Director – George Cukor
Starring – Audrey Hepburn, Rex Harrison, Stanley Holloway
Released – 1964
If you liked – The King and I, Oliver, Breakfast at Tiffanys
Musicals can be pretty much split into two categories, films where the plot is based around music and song (Sister Act, Opening Night, Bandslam, Fame etc.), which I tend to enjoy, or films where the characters are liable to randomly burst out into song (Le Miserables, La La Land etc), which I tend not to enjoy as much, mainly due to the strangeness of someone starting to sing halfway through a conversation and everyone else joining in. That said, My Fair Lady is one of the few musicals in this second category that I found enjoyment from despite its stage-play feel and dated plot.

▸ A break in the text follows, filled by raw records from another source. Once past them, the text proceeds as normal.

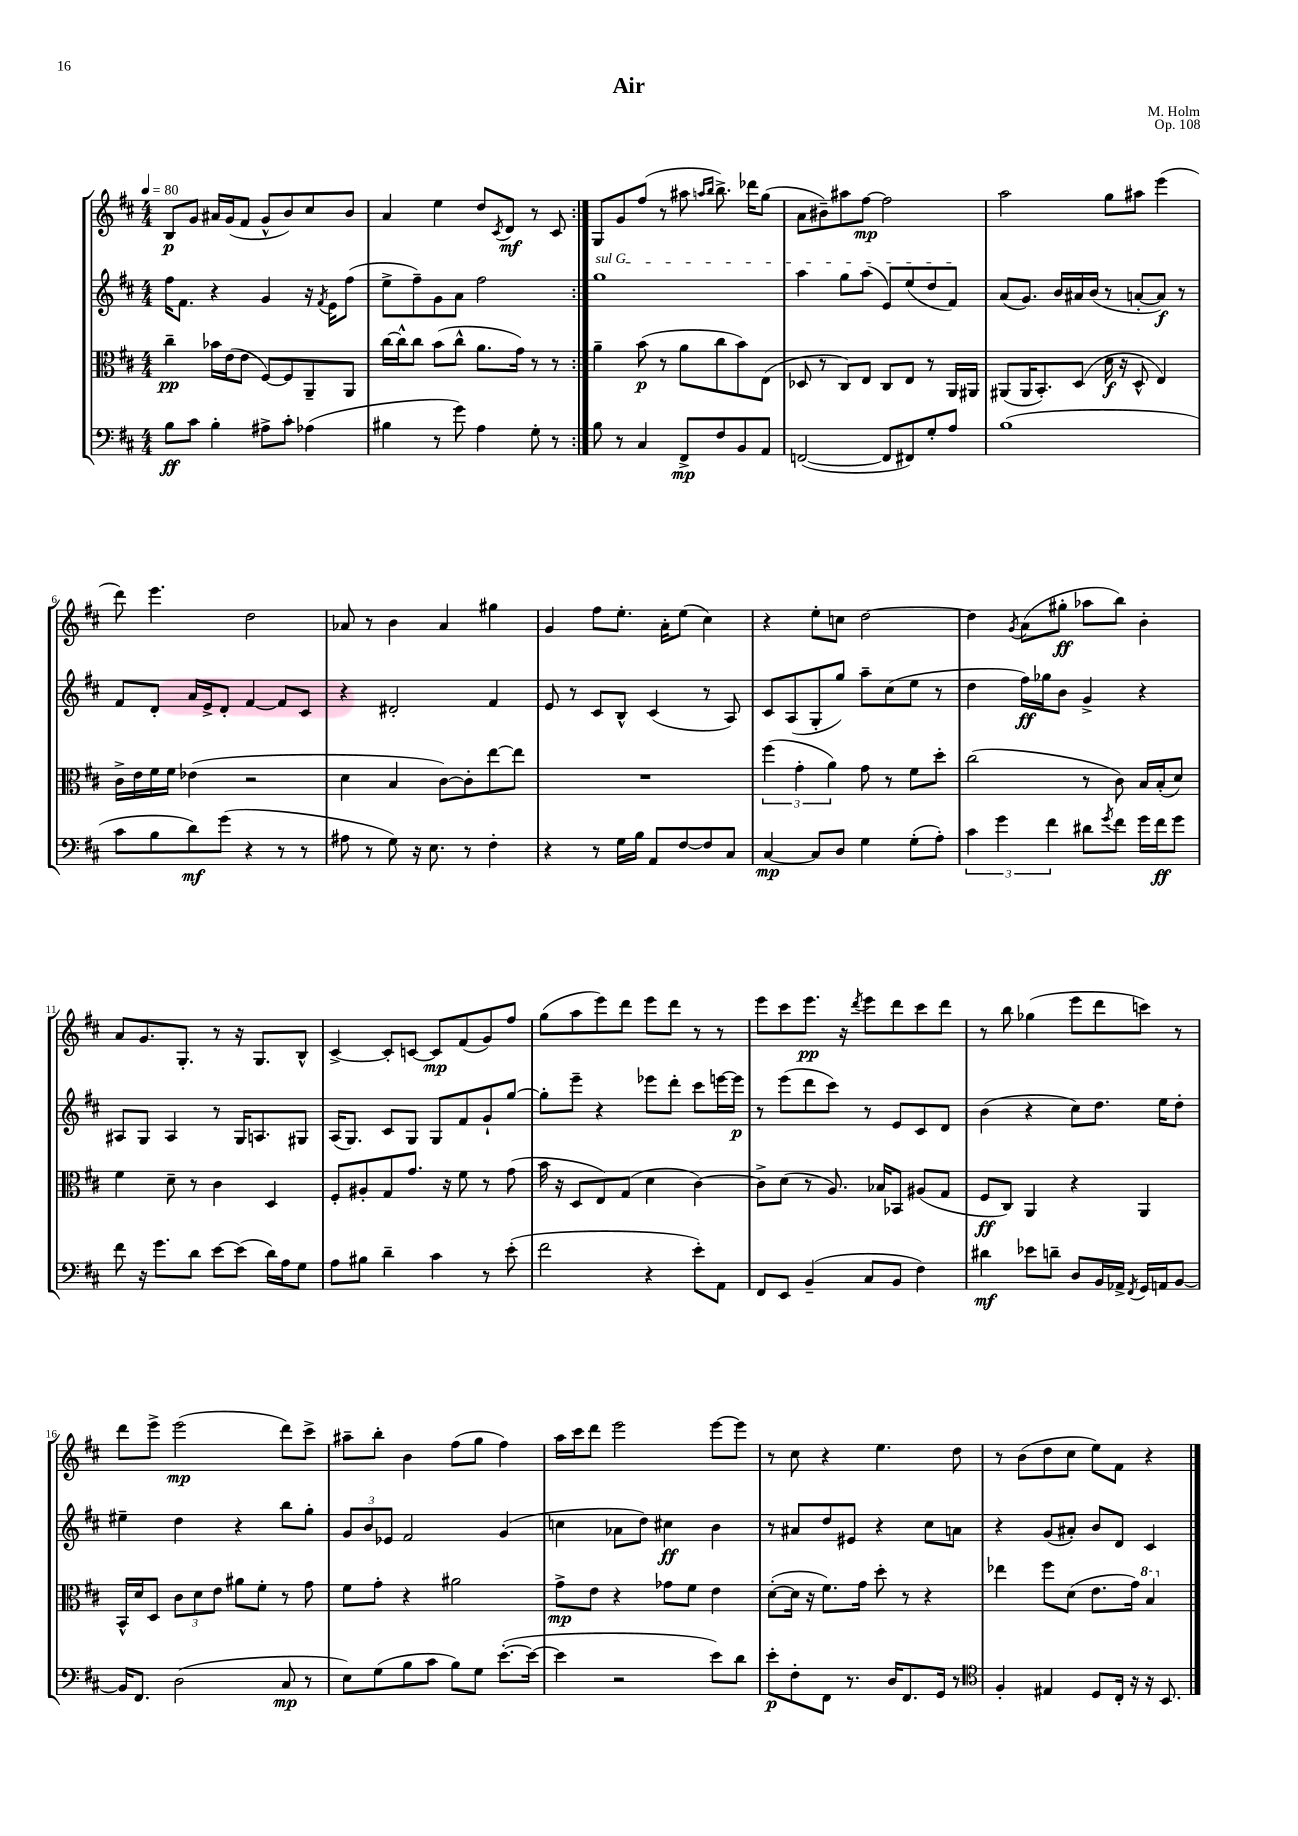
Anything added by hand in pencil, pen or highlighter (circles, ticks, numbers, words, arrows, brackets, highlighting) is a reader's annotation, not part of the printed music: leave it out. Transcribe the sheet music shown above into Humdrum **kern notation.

**kern	**kern	**kern	**kern
*staff4	*staff3	*staff2	*staff1
*clefF4	*clefC3	*clefG2	*clefG2
*k[f#c#]	*k[f#c#]	*k[f#c#]	*k[f#c#]
*M4/4	*M4/4	*M4/4	*M4/4
*MM80	*MM80	*MM80	*MM80
8B	4cc#~	16ff#	8B
.	.	8.f#	.
8c#	.	.	8g
4B'	16b-	4r	16a#
.	(16e	.	(16g
.	8e	.	8f#
8A#^	[8F#)	4g	8g^^
8c#'	8F#]	.	8b)
(4A-	8AA~	16r	8cc#
.	.	8qf#	.
.	.	16e	.
.	8AA	(8ff#	8b
=	=	=	=
4B#	[16cc#	8ee^	4a
.	16cc#^^]	.	.
.	8cc#	8ff#~)	.
8r	(8b	8g	4ee
8g)	8cc#^^	8a	.
4A	8.a	2ff#	8dd
.	.	.	8qc#
.	.	.	8d
.	16g)	.	.
8G'	8r	.	8r
8r	8r	.	8c#
=:|!	=:|!	=:|!	=:|!
8B	4a~	1gg	8G
8r	.	.	8g
4C#	(8b	.	(8ff#
.	8r	.	8r
8FF#^	8a	.	8aa#
.	.	.	16qqaa
.	.	.	16qqbb
8F#	8cc#	.	8.bb^)
8BB	8b)	.	.
.	.	.	16ddd-
8AA	(8E	.	(8gg
=	=	=	=
([2FF	8D-	4aa	8a
.	8r	.	8b#~)
.	8C#)	8gg	8aa#
.	8E	(8aa	[8ff#
8FF]	8C#	8e)	2ff#]
8FF#)	8E	(8ee	.
8G'	8r	8dd	.
8A	16AA	8f#)	.
.	16AA#	.	.
=	=	=	=
(1B	(8AA#	(8a	2aa
.	16AA#	8.g)	.
.	8.BB')	.	.
.	.	16b	.
.	(8D	16a#	.
.	.	(16b	.
.	16d	8r	8gg
.	16r	.	.
.	8D^^	[8a'	8aa#
.	4E)	8a])	(4eee
.	.	8r	.
=	=	=	=
8c#	16c#^	8f#	8ddd)
.	16e	.	.
8B	16f#	8d'	4.eee
.	16f#	.	.
8d)	(4e-	16a	.
.	.	16e^	.
(8g	.	8d'	.
4r	2r	[4f#	2dd
8r	.	8f#]	.
8r	.	8c#	.
=	=	=	=
8A#	4d	4r	8a-
8r	.	.	8r
8G)	4B	2d#'	4b
16r	.	.	.
8.E	.	.	.
.	[8c#)	.	4a-
8r	8c#']	.	.
4F#'	[8ee	4f#	4gg#
.	8ee]	.	.
=	=	=	=
4r	1r	8e	4g
.	.	8r	.
8r	.	8c#	8ff#
16G	.	8B^^	8.ee'
16B	.	.	.
8AA	.	(4c#	.
.	.	.	16a'
[8F#	.	.	(8ee
8F#]	.	8r	4cc#)
8C#	.	8A)	.
=	=	=	=
[4C#	(6ff#	8c#	4r
.	.	(8A	.
.	6g'	.	.
8C#]	.	8G'	8ee'
.	6a)	.	.
8D	.	8gg)	8cc
4G	8g	8aa~	[2dd
.	8r	(8cc#	.
(8G'	8f#	8ee	.
8A')	8dd'	8r	.
=	=	=	=
6c#	(2cc#	4dd	4dd]
6g	.	.	.
.	.	.	8qg
.	.	16ff#)	(8a
.	.	16gg-	.
6f#	.	.	.
.	.	8b	8gg#'
8d#	8r	4g^	8aa-
8qg	.	.	.
8f#	8c#)	.	8bb)
16g	16B	4r	4b'
16f#	(16B'	.	.
8g	8d)	.	.
=	=	=	=
8f#	4f#	8A#	8a
16r	.	8G	8.g
8.g	.	.	.
.	8d~	4A#	.
.	.	.	8.G'
8d	8r	.	.
[8e	4c#	8r	8r
(8e]	.	16G	16r
.	.	8.A	8.G
16d)	4D	.	.
16A	.	.	.
8G	.	8G#	8B^^
=	=	=	=
8A	8F#'	(16A	[4c#^
.	.	8.G)	.
8B#	8A#'	.	.
4d~	8G	8c#	8c#']
.	8.g	8G	[8c
4c#	.	8G	8c]
.	16r	.	.
.	8f#	8f#	(8f#
8r	8r	8g`	8g)
(8e'	(8g	[8gg	8ff#
=	=	=	=
2f#	16b	8gg']	(8gg
.	16r	.	.
.	8D	8eee~	8aa
.	8E)	4r	8eee)
.	(8G	.	8ddd
4r	4d	8eee-	8eee
.	.	8ddd'	8ddd
8e')	[4c#)	8ccc#	8r
8AA	.	[16eee	8r
.	.	16eee]	.
=	=	=	=
8FF#	8c#^]	8r	8eee
8EE	(8d	(8eee	8ccc#
(4BB~	8r	8ddd	8.eee
.	8.A)	8ccc#)	.
.	.	.	16r
.	.	.	8qddd
8C#	.	8r	8eee
.	16B-	.	.
8BB	8BB-	8e	8ddd
4F#)	(8A#	8c#	8ccc#
.	8G	8d	8ddd
=	=	=	=
4d#	8F#	(4b	8r
.	8C#)	.	8bb
8e-	4AA	4r	(4gg-
8d~	.	.	.
8D	4r	8cc#)	8eee
16BB	.	8.dd	8ddd
16AA-^	.	.	.
8qFF#	.	.	.
16GG	4AA	.	8ccc)
16AA	.	16ee	.
[8BB	.	8dd'	8r
=	=	=	=
16BB]	16BB^^	4ee#~	8ddd
8.FF#	16d	.	.
.	8D	.	8eee^
(2D	12c#	4dd	(2eee
.	12d	.	.
.	12e	.	.
.	8a#	4r	.
.	8f#'	.	.
8C#	8r	8bb	8ddd)
8r	8g	8gg'	8ccc#^
=	=	=	=
8E)	8f#	12g	8aa#~
.	.	12b	.
(8G	8g'	.	8bb'
.	.	12e-	.
8B	4r	2f#	4b
8c#	.	.	.
8B)	2a#	.	(8ff#
8G	.	.	8gg
([8.e'	.	(4g	4ff#)
16e_	.	.	.
=	=	=	=
4e]	8g^	4cc	16aa
.	.	.	16ccc#
.	8e	.	8ddd
2r	4r	8a-	2eee
.	.	8dd)	.
.	8g-	4cc#	.
.	8f#	.	.
8e)	4e	4b	[8eee
8d	.	.	8eee]
=	=	=	=
8e'	([8d'	8r	8r
8F#'	16d]	8a#	8cc#
.	16r	.	.
8FF#	8.f#)	8dd	4r
8.r	.	8e#	.
.	16g	.	.
.	8dd'	4r	4.ee
16D	.	.	.
8.FF#	8r	.	.
.	4r	8cc#	.
16GG	.	.	.
8r	.	8a	8dd
=	=	=	=
*clefC4	*	*	*
4F#'	4ee-	4r	8r
.	.	.	(8b
4E#	8ff#	(8g	8dd
.	(8d	8a#')	8cc#
8D	8.e	8b	8ee)
16C#'	.	8d	8f#
16r	16g)	.	.
16r	4b	4c#	4r
8.BB	.	.	.
==	==	==	==
*-	*-	*-	*-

One of the reasons for this is the timeless Lerner and Loewe score that sticks in your head and catchy tunes such as the enduring “On the Street Where You Live.” The film also benefits from the skilled performance of Rex Harrison as Henry Higgins, a role he perfected on stage and built on for the movie to the point where anyone who has played Higgins since is also compared to Harrison and found wanting. It is, however, a shame that the same can’t be said for his co-star and the biggest name in this film; Audrey Hepburn. Although she leaves a memorable impression with the help of Cecil Beaton’s outrageous costume choices, especially the iconic white dress and towering hat worn during the Ascot sequence, I couldn’t help but find her unconvincing as Eliza Dolittle, not helped by some simply woeful lip-synching, especially during the musical numbers.
The film also struggles with a paper-thin plot stretched over three hours long, well past the point where the main conflict has been resolved and modern audiences may find the idea of educating a working-class woman to be posh with emotional torture, a little problematic to say the least, But despite all of these faults, I still very much liked this movie. It doesn’t take itself too seriously, the fashion choices are stunning, the set designs are ravishing and the songs had me singing along.